Records for the task:
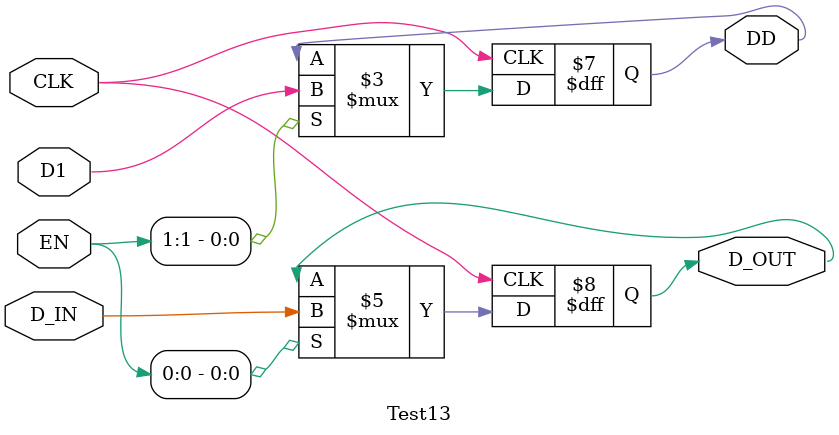
<source format=v>
`timescale 1ns / 1ps
module Test13(input CLK, input [1:0] EN, input D_IN, input D1, output reg D_OUT, output reg DD);

    always@(posedge CLK) begin
        if(EN[0])
            D_OUT <= D_IN;
    end
    always@(posedge CLK) begin
        if(EN[1])
            DD <= D1;
    end
endmodule
</source>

Exercise description: If an entry contains a picture, leave it out and repeat the rest exactly.

Written solution:
<source format=v>
`timescale 1ns / 1ps
module Test13(input CLK, input [1:0] EN, input D_IN, input D1, output reg D_OUT, output reg DD);

    always@(posedge CLK) begin
        if(EN[0])
            D_OUT <= D_IN;
    end
    always@(posedge CLK) begin
        if(EN[1])
            DD <= D1;
    end
endmodule
</source>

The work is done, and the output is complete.